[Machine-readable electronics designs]
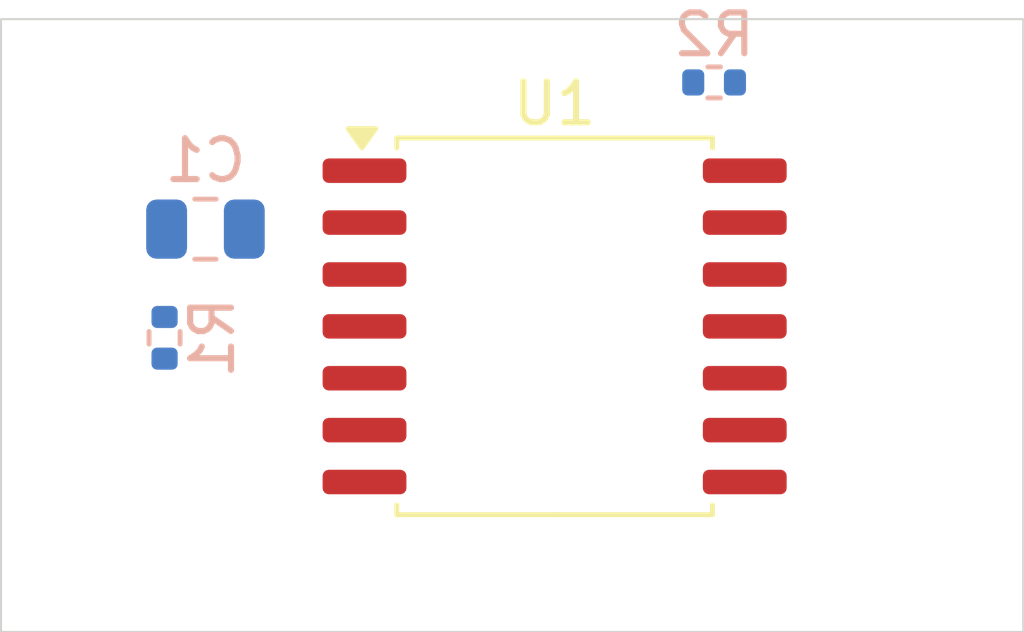
<source format=kicad_pcb>
(kicad_pcb
	(version 20241229)
	(generator "pcbnew")
	(generator_version "9.0")
	(general
		(thickness 1.599978)
		(legacy_teardrops no)
	)
	(paper "A4")
	(layers
		(0 "F.Cu" signal)
		(4 "In1.Cu" signal)
		(6 "In2.Cu" signal)
		(2 "B.Cu" signal)
		(9 "F.Adhes" user "F.Adhesive")
		(11 "B.Adhes" user "B.Adhesive")
		(13 "F.Paste" user)
		(15 "B.Paste" user)
		(5 "F.SilkS" user "F.Silkscreen")
		(7 "B.SilkS" user "B.Silkscreen")
		(1 "F.Mask" user)
		(3 "B.Mask" user)
		(17 "Dwgs.User" user "User.Drawings")
		(19 "Cmts.User" user "User.Comments")
		(21 "Eco1.User" user "User.Eco1")
		(23 "Eco2.User" user "User.Eco2")
		(25 "Edge.Cuts" user)
		(27 "Margin" user)
		(31 "F.CrtYd" user "F.Courtyard")
		(29 "B.CrtYd" user "B.Courtyard")
		(35 "F.Fab" user)
		(33 "B.Fab" user)
		(39 "User.1" user)
		(41 "User.2" user)
		(43 "User.3" user)
		(45 "User.4" user)
	)
	(setup
		(stackup
			(layer "F.SilkS"
				(type "Top Silk Screen")
			)
			(layer "F.Paste"
				(type "Top Solder Paste")
			)
			(layer "F.Mask"
				(type "Top Solder Mask")
				(thickness 0.01)
			)
			(layer "F.Cu"
				(type "copper")
				(thickness 0.035)
			)
			(layer "dielectric 1"
				(type "prepreg")
				(thickness 0.1)
				(material "FR4")
				(epsilon_r 4.5)
				(loss_tangent 0.02)
			)
			(layer "In1.Cu"
				(type "copper")
				(thickness 0.035)
			)
			(layer "dielectric 2"
				(type "core")
				(thickness 1.239978)
				(material "FR4")
				(epsilon_r 4.5)
				(loss_tangent 0.02)
			)
			(layer "In2.Cu"
				(type "copper")
				(thickness 0.035)
			)
			(layer "dielectric 3"
				(type "prepreg")
				(thickness 0.1)
				(material "FR4")
				(epsilon_r 4.5)
				(loss_tangent 0.02)
			)
			(layer "B.Cu"
				(type "copper")
				(thickness 0.035)
			)
			(layer "B.Mask"
				(type "Bottom Solder Mask")
				(thickness 0.01)
			)
			(layer "B.Paste"
				(type "Bottom Solder Paste")
			)
			(layer "B.SilkS"
				(type "Bottom Silk Screen")
			)
			(copper_finish "None")
			(dielectric_constraints no)
		)
		(pad_to_mask_clearance 0)
		(allow_soldermask_bridges_in_footprints no)
		(tenting front back)
		(pcbplotparams
			(layerselection 0x00000000_00000000_55555555_5755f5ff)
			(plot_on_all_layers_selection 0x00000000_00000000_00000000_00000000)
			(disableapertmacros no)
			(usegerberextensions no)
			(usegerberattributes yes)
			(usegerberadvancedattributes yes)
			(creategerberjobfile yes)
			(dashed_line_dash_ratio 12.000000)
			(dashed_line_gap_ratio 3.000000)
			(svgprecision 4)
			(plotframeref no)
			(mode 1)
			(useauxorigin no)
			(hpglpennumber 1)
			(hpglpenspeed 20)
			(hpglpendiameter 15.000000)
			(pdf_front_fp_property_popups yes)
			(pdf_back_fp_property_popups yes)
			(pdf_metadata yes)
			(pdf_single_document no)
			(dxfpolygonmode yes)
			(dxfimperialunits yes)
			(dxfusepcbnewfont yes)
			(psnegative no)
			(psa4output no)
			(plot_black_and_white yes)
			(sketchpadsonfab no)
			(plotpadnumbers no)
			(hidednponfab no)
			(sketchdnponfab yes)
			(crossoutdnponfab yes)
			(subtractmaskfromsilk no)
			(outputformat 1)
			(mirror no)
			(drillshape 1)
			(scaleselection 1)
			(outputdirectory "")
		)
	)
	(net 0 "")
	(net 1 "GND")
	(net 2 "Net-(C1-Pad1)")
	(net 3 "VCC")
	(net 4 "Net-(U1-OUT)")
	(net 5 "Net-(U1-FB)")
	(footprint "Package_SO:SOIC-14W_7.5x9mm_P1.27mm" (layer "F.Cu") (at 118.54 77.52))
	(footprint "Capacitor_SMD:C_0805_2012Metric" (layer "B.Cu") (at 110 75.14 180))
	(footprint "Resistor_SMD:R_0402_1005Metric" (layer "B.Cu") (at 109 77.8 90))
	(footprint "Resistor_SMD:R_0402_1005Metric" (layer "B.Cu") (at 122.44 71.55 180))
	(gr_rect
		(start 105 70)
		(end 130 85)
		(stroke
			(width 0.05)
			(type default)
		)
		(fill no)
		(layer "Edge.Cuts")
		(uuid "f81a1bda-a88b-4cfe-919c-0913eb531d47")
	)
	(embedded_fonts no)
)

</source>
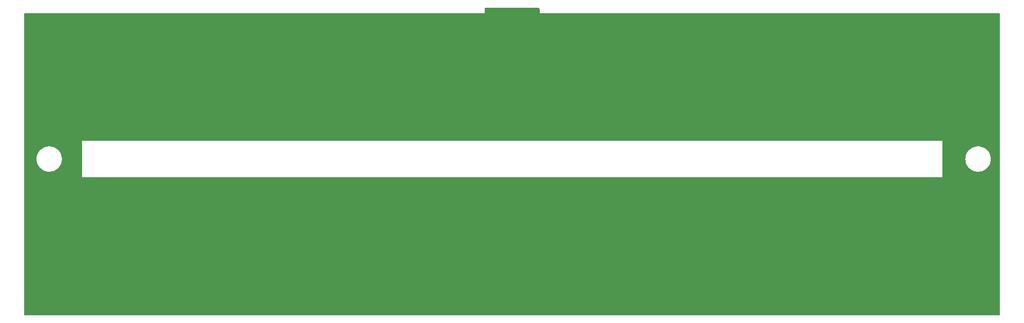
<source format=gbs>
G04 #@! TF.GenerationSoftware,KiCad,Pcbnew,(5.1.7)-1*
G04 #@! TF.CreationDate,2022-10-22T23:27:14+02:00*
G04 #@! TF.ProjectId,Skala,536b616c-612e-46b6-9963-61645f706362,rev?*
G04 #@! TF.SameCoordinates,Original*
G04 #@! TF.FileFunction,Soldermask,Bot*
G04 #@! TF.FilePolarity,Negative*
%FSLAX46Y46*%
G04 Gerber Fmt 4.6, Leading zero omitted, Abs format (unit mm)*
G04 Created by KiCad (PCBNEW (5.1.7)-1) date 2022-10-22 23:27:14*
%MOMM*%
%LPD*%
G01*
G04 APERTURE LIST*
G04 #@! TA.AperFunction,Profile*
%ADD10C,0.150000*%
G04 #@! TD*
%ADD11C,0.254000*%
%ADD12C,0.100000*%
G04 APERTURE END LIST*
D10*
X125000000Y-29000000D02*
X115000000Y-29000000D01*
X125000000Y-30000000D02*
X125000000Y-29000000D01*
X115000000Y-30000000D02*
X115000000Y-29000000D01*
X125000000Y-30000000D02*
X210500000Y-30000000D01*
X209000000Y-57000000D02*
G75*
G03*
X209000000Y-57000000I-2500000J0D01*
G01*
X36500000Y-57000000D02*
G75*
G03*
X36500000Y-57000000I-2500000J0D01*
G01*
X40000000Y-53500000D02*
X40000000Y-60500000D01*
X200000000Y-60500000D02*
X40000000Y-60500000D01*
X200000000Y-53500000D02*
X200000000Y-60500000D01*
X40000000Y-53500000D02*
X200000000Y-53500000D01*
X29500000Y-86000000D02*
X29500000Y-30000000D01*
X210500000Y-86000000D02*
X29500000Y-86000000D01*
X210500000Y-30000000D02*
X210500000Y-86000000D01*
X29500000Y-30000000D02*
X115000000Y-30000000D01*
D11*
X125000000Y-30000000D02*
X210373000Y-30000000D01*
X210373000Y-85873000D01*
X29627000Y-85873000D01*
X29627000Y-57000000D01*
X31500000Y-57000000D01*
X31519713Y-57313333D01*
X31578542Y-57621725D01*
X31675559Y-57920311D01*
X31809233Y-58204384D01*
X31977458Y-58469463D01*
X32177578Y-58711368D01*
X32406440Y-58926283D01*
X32660433Y-59110820D01*
X32935552Y-59262068D01*
X33227458Y-59377641D01*
X33531547Y-59455718D01*
X33843024Y-59495067D01*
X34156976Y-59495067D01*
X34468453Y-59455718D01*
X34772542Y-59377641D01*
X35064448Y-59262068D01*
X35339567Y-59110820D01*
X35593560Y-58926283D01*
X35822422Y-58711368D01*
X36022542Y-58469463D01*
X36190767Y-58204384D01*
X36324441Y-57920311D01*
X36421458Y-57621725D01*
X36480287Y-57313333D01*
X36500000Y-57000000D01*
X36480287Y-56686667D01*
X36421458Y-56378275D01*
X36324441Y-56079689D01*
X36190767Y-55795616D01*
X36022542Y-55530537D01*
X35822422Y-55288632D01*
X35593560Y-55073717D01*
X35339567Y-54889180D01*
X35064448Y-54737932D01*
X34772542Y-54622359D01*
X34468453Y-54544282D01*
X34156976Y-54504933D01*
X33843024Y-54504933D01*
X33531547Y-54544282D01*
X33227458Y-54622359D01*
X32935552Y-54737932D01*
X32660433Y-54889180D01*
X32406440Y-55073717D01*
X32177578Y-55288632D01*
X31977458Y-55530537D01*
X31809233Y-55795616D01*
X31675559Y-56079689D01*
X31578542Y-56378275D01*
X31519713Y-56686667D01*
X31500000Y-57000000D01*
X29627000Y-57000000D01*
X29627000Y-53500000D01*
X40000000Y-53500000D01*
X40000000Y-60500000D01*
X200000000Y-60500000D01*
X200000000Y-57000000D01*
X204000000Y-57000000D01*
X204019713Y-57313333D01*
X204078542Y-57621725D01*
X204175559Y-57920311D01*
X204309233Y-58204384D01*
X204477458Y-58469463D01*
X204677578Y-58711368D01*
X204906440Y-58926283D01*
X205160433Y-59110820D01*
X205435552Y-59262068D01*
X205727458Y-59377641D01*
X206031547Y-59455718D01*
X206343024Y-59495067D01*
X206656976Y-59495067D01*
X206968453Y-59455718D01*
X207272542Y-59377641D01*
X207564448Y-59262068D01*
X207839567Y-59110820D01*
X208093560Y-58926283D01*
X208322422Y-58711368D01*
X208522542Y-58469463D01*
X208690767Y-58204384D01*
X208824441Y-57920311D01*
X208921458Y-57621725D01*
X208980287Y-57313333D01*
X209000000Y-57000000D01*
X208980287Y-56686667D01*
X208921458Y-56378275D01*
X208824441Y-56079689D01*
X208690767Y-55795616D01*
X208522542Y-55530537D01*
X208322422Y-55288632D01*
X208093560Y-55073717D01*
X207839567Y-54889180D01*
X207564448Y-54737932D01*
X207272542Y-54622359D01*
X206968453Y-54544282D01*
X206656976Y-54504933D01*
X206343024Y-54504933D01*
X206031547Y-54544282D01*
X205727458Y-54622359D01*
X205435552Y-54737932D01*
X205160433Y-54889180D01*
X204906440Y-55073717D01*
X204677578Y-55288632D01*
X204477458Y-55530537D01*
X204309233Y-55795616D01*
X204175559Y-56079689D01*
X204078542Y-56378275D01*
X204019713Y-56686667D01*
X204000000Y-57000000D01*
X200000000Y-57000000D01*
X200000000Y-53500000D01*
X40000000Y-53500000D01*
X29627000Y-53500000D01*
X29627000Y-30000000D01*
X115000000Y-30000000D01*
X115000000Y-29127000D01*
X125000000Y-29127000D01*
X125000000Y-30000000D01*
D12*
G36*
X125000000Y-30000000D02*
G01*
X210373000Y-30000000D01*
X210373000Y-85873000D01*
X29627000Y-85873000D01*
X29627000Y-57000000D01*
X31500000Y-57000000D01*
X31519713Y-57313333D01*
X31578542Y-57621725D01*
X31675559Y-57920311D01*
X31809233Y-58204384D01*
X31977458Y-58469463D01*
X32177578Y-58711368D01*
X32406440Y-58926283D01*
X32660433Y-59110820D01*
X32935552Y-59262068D01*
X33227458Y-59377641D01*
X33531547Y-59455718D01*
X33843024Y-59495067D01*
X34156976Y-59495067D01*
X34468453Y-59455718D01*
X34772542Y-59377641D01*
X35064448Y-59262068D01*
X35339567Y-59110820D01*
X35593560Y-58926283D01*
X35822422Y-58711368D01*
X36022542Y-58469463D01*
X36190767Y-58204384D01*
X36324441Y-57920311D01*
X36421458Y-57621725D01*
X36480287Y-57313333D01*
X36500000Y-57000000D01*
X36480287Y-56686667D01*
X36421458Y-56378275D01*
X36324441Y-56079689D01*
X36190767Y-55795616D01*
X36022542Y-55530537D01*
X35822422Y-55288632D01*
X35593560Y-55073717D01*
X35339567Y-54889180D01*
X35064448Y-54737932D01*
X34772542Y-54622359D01*
X34468453Y-54544282D01*
X34156976Y-54504933D01*
X33843024Y-54504933D01*
X33531547Y-54544282D01*
X33227458Y-54622359D01*
X32935552Y-54737932D01*
X32660433Y-54889180D01*
X32406440Y-55073717D01*
X32177578Y-55288632D01*
X31977458Y-55530537D01*
X31809233Y-55795616D01*
X31675559Y-56079689D01*
X31578542Y-56378275D01*
X31519713Y-56686667D01*
X31500000Y-57000000D01*
X29627000Y-57000000D01*
X29627000Y-53500000D01*
X40000000Y-53500000D01*
X40000000Y-60500000D01*
X200000000Y-60500000D01*
X200000000Y-57000000D01*
X204000000Y-57000000D01*
X204019713Y-57313333D01*
X204078542Y-57621725D01*
X204175559Y-57920311D01*
X204309233Y-58204384D01*
X204477458Y-58469463D01*
X204677578Y-58711368D01*
X204906440Y-58926283D01*
X205160433Y-59110820D01*
X205435552Y-59262068D01*
X205727458Y-59377641D01*
X206031547Y-59455718D01*
X206343024Y-59495067D01*
X206656976Y-59495067D01*
X206968453Y-59455718D01*
X207272542Y-59377641D01*
X207564448Y-59262068D01*
X207839567Y-59110820D01*
X208093560Y-58926283D01*
X208322422Y-58711368D01*
X208522542Y-58469463D01*
X208690767Y-58204384D01*
X208824441Y-57920311D01*
X208921458Y-57621725D01*
X208980287Y-57313333D01*
X209000000Y-57000000D01*
X208980287Y-56686667D01*
X208921458Y-56378275D01*
X208824441Y-56079689D01*
X208690767Y-55795616D01*
X208522542Y-55530537D01*
X208322422Y-55288632D01*
X208093560Y-55073717D01*
X207839567Y-54889180D01*
X207564448Y-54737932D01*
X207272542Y-54622359D01*
X206968453Y-54544282D01*
X206656976Y-54504933D01*
X206343024Y-54504933D01*
X206031547Y-54544282D01*
X205727458Y-54622359D01*
X205435552Y-54737932D01*
X205160433Y-54889180D01*
X204906440Y-55073717D01*
X204677578Y-55288632D01*
X204477458Y-55530537D01*
X204309233Y-55795616D01*
X204175559Y-56079689D01*
X204078542Y-56378275D01*
X204019713Y-56686667D01*
X204000000Y-57000000D01*
X200000000Y-57000000D01*
X200000000Y-53500000D01*
X40000000Y-53500000D01*
X29627000Y-53500000D01*
X29627000Y-30000000D01*
X115000000Y-30000000D01*
X115000000Y-29127000D01*
X125000000Y-29127000D01*
X125000000Y-30000000D01*
G37*
M02*

</source>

_WORK TASK_
Please give an exact copy of the lines above, beginning with the line containing "(hpglpenspeed 20)" and running through the line containing "(dxfusepcbnewfont yes)", and of no other lines.

_YOUR SOLUTION_
			(hpglpenspeed 20)
			(hpglpendiameter 15.000000)
			(pdf_front_fp_property_popups yes)
			(pdf_back_fp_property_popups yes)
			(pdf_metadata yes)
			(pdf_single_document no)
			(dxfpolygonmode yes)
			(dxfimperialunits yes)
			(dxfusepcbnewfont yes)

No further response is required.